Task brief >> Retype the lines of the entries from the very first line up to and including the line with "mais la couverture", reproducing each one character for character.

Saved data entries >>
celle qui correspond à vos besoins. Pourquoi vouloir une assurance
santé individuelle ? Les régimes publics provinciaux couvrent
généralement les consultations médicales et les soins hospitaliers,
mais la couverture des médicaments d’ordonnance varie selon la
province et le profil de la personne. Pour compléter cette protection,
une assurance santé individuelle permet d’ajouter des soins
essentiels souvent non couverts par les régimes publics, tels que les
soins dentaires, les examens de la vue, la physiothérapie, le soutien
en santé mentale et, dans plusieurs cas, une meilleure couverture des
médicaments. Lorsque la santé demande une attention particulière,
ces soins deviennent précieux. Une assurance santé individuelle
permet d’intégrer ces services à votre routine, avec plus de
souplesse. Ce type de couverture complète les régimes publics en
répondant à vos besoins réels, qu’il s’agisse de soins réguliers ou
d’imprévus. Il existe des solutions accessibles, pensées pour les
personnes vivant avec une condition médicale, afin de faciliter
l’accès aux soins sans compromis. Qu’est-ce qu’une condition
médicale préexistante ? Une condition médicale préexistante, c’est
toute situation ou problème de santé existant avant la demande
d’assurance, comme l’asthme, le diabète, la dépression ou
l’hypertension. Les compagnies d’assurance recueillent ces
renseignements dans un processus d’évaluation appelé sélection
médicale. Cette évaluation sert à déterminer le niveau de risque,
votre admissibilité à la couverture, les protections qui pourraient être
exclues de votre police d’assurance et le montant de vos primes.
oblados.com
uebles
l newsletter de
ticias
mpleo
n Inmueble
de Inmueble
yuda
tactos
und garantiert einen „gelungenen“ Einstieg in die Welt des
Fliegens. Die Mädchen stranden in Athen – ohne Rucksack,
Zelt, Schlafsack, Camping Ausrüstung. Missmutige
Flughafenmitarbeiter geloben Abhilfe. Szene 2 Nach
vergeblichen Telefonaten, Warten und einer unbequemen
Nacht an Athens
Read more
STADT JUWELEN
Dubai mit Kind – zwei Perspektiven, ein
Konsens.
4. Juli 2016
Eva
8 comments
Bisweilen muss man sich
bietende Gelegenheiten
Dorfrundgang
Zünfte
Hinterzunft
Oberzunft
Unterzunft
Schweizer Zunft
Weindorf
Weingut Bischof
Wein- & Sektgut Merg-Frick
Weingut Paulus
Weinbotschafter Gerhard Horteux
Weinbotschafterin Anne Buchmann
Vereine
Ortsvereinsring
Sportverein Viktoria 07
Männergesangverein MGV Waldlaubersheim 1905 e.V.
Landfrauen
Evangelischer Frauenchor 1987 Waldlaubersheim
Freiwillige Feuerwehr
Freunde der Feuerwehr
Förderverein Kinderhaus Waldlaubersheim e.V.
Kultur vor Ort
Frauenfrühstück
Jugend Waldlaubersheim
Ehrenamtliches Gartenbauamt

Written solution >>
celle qui correspond à vos besoins. Pourquoi vouloir une assurance
santé individuelle ? Les régimes publics provinciaux couvrent
généralement les consultations médicales et les soins hospitaliers,
mais la couverture des médicaments d’ordonnance varie selon la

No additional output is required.